Search code examples
pythonwindowsunicodedirectory

Reading Japanese filenames in windows, using Python and glob not working


I just setup PortablePython on my system, so I can run python scripts from PHP and I got some very basic code (Below) to list all the files in a directory, however it doesn't work with Japanese filenames.
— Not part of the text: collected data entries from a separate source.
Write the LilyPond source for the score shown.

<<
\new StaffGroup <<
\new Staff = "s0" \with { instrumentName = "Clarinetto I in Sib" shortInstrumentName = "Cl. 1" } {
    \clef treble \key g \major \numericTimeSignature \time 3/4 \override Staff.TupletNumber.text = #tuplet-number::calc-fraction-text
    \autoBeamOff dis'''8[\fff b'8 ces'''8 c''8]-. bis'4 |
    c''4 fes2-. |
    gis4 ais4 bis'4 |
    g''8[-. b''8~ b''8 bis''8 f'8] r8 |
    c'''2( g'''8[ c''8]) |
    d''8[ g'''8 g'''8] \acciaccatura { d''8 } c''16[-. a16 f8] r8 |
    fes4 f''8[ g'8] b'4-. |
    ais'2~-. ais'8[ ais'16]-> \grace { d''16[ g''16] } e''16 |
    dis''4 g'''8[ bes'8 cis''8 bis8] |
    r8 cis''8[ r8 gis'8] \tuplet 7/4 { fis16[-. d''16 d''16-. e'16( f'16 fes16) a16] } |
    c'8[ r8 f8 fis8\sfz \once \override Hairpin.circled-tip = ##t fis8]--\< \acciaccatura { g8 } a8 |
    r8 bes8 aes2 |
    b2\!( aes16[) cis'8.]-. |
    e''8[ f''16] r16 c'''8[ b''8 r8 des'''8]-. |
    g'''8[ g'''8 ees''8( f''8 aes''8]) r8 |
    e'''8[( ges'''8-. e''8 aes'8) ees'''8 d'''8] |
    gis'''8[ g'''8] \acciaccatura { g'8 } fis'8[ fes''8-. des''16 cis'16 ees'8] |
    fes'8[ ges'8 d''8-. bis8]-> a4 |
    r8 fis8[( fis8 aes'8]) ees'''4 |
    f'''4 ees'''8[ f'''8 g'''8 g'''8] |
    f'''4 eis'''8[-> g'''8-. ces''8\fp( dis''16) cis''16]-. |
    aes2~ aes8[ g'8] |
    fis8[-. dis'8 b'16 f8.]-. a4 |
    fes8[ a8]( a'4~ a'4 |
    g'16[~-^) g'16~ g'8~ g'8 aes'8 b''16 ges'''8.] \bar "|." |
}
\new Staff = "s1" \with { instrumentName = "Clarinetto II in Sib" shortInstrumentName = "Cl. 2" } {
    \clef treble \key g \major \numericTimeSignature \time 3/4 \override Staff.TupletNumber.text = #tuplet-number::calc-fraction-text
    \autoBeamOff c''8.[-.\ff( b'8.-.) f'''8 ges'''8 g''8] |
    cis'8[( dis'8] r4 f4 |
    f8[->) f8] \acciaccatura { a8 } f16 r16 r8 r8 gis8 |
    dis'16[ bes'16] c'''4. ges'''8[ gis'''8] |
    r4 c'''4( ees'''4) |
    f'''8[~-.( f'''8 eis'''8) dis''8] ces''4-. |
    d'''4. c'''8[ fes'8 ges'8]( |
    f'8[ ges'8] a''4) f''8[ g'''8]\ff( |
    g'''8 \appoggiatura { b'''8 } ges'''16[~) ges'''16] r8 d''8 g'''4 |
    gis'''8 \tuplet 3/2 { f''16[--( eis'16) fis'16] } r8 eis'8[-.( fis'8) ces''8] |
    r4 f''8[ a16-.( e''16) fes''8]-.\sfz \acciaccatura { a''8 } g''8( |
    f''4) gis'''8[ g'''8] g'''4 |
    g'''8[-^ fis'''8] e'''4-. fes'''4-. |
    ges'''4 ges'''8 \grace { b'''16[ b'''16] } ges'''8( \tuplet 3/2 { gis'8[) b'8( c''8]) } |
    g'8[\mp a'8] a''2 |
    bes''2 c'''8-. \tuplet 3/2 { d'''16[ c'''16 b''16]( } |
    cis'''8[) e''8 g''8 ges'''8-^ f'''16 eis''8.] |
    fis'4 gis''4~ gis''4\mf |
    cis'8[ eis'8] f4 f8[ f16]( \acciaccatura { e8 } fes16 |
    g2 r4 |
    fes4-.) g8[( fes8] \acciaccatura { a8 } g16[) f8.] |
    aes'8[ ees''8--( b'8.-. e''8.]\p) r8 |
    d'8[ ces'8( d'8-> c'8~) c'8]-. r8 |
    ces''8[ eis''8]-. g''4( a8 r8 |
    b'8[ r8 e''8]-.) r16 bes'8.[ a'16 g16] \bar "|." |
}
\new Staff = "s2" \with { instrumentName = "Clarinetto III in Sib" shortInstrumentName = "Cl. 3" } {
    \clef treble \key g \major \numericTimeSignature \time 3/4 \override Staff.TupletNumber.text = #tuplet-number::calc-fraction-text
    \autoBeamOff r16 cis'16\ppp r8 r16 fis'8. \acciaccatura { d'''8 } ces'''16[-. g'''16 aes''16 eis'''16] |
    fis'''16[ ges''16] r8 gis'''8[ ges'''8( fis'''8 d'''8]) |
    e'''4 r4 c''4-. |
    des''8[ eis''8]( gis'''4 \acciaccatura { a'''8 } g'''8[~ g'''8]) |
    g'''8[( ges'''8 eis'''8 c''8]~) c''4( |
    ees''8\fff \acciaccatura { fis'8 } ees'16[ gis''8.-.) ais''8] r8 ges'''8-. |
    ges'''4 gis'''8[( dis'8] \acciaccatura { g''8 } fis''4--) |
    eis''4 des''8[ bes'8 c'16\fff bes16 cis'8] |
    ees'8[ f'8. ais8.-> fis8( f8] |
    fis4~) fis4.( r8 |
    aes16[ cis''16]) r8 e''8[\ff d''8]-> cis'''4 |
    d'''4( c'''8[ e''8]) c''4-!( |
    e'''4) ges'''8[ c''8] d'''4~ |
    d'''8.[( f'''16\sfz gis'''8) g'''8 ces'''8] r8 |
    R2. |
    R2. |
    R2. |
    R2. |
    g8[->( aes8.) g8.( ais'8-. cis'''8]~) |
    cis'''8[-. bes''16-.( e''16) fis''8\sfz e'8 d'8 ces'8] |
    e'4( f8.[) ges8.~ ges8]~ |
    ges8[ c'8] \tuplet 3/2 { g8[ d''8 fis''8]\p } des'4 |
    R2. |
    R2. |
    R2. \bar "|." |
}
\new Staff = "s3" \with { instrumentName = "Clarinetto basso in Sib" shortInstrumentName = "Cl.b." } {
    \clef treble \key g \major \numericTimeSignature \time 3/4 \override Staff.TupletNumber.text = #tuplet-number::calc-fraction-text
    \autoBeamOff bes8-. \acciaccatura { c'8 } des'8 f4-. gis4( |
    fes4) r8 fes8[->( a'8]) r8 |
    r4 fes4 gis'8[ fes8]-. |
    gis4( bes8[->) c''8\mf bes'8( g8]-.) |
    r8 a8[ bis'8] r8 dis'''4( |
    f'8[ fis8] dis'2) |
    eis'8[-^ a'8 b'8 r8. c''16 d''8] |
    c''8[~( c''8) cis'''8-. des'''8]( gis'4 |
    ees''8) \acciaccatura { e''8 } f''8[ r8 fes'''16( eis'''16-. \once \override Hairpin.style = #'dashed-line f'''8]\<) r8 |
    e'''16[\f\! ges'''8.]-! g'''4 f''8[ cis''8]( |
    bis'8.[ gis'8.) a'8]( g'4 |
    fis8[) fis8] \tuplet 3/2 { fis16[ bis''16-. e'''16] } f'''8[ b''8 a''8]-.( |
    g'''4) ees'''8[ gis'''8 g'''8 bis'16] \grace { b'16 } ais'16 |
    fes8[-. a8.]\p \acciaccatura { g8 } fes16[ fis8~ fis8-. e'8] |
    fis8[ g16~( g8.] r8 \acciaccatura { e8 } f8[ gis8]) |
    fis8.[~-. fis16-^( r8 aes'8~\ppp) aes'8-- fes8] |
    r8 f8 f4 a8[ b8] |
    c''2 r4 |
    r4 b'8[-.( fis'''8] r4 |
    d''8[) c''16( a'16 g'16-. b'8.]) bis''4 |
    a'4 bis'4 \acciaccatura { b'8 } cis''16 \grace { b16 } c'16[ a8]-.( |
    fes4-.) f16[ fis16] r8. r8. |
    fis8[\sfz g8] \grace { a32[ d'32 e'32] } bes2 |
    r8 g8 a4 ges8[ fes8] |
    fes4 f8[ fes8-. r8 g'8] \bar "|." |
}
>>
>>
It works fine with English filenames, but it spits out errors (Below) when I put any file containing Japanese characters in the directory.

import os, glob

path = 'G:\path'
for infile in glob.glob( os.path.join(path, '*') ):
    print("current file is: ", infile)

It works fine using 'PyScripter-Portable.exe', however when I try to run 'PortablePython\App\python.exe "test.py"' in the command prompt or from PHP it spits out the following errors:

current file is:  Traceback (most recent call last):
  File "test.py", line 5, in <module>
    print("current file is: ", infile)
  File "PortablePython\App\lib\io.py", line 1494, in write
    b = encoder.encode(s)
  File "PortablePython\App\lib\encodings\cp437.py", line 19, in encode
    return codecs.charmap_encode(input,self.errors,encoding_map)[0]
UnicodeEncodeError: 'charmap' codec can't encode characters in position 37-40: character maps to <undefined>



I'm very new to Python and am just using this to get around a PHP issue with not being able to read unicode filenames in Windows... So I really need this to work - any help you can give me would be great.


Solution

  • Assuming you're using python 2.x, try changing your strings to unicode, like this:

    path = u'G:\path'
    for infile in glob.glob( os.path.join(path, u'*') ):
        print( u"current file is: ", infile)
    

    That should let python's filesystem-related functions know that you want to work with unicode file names.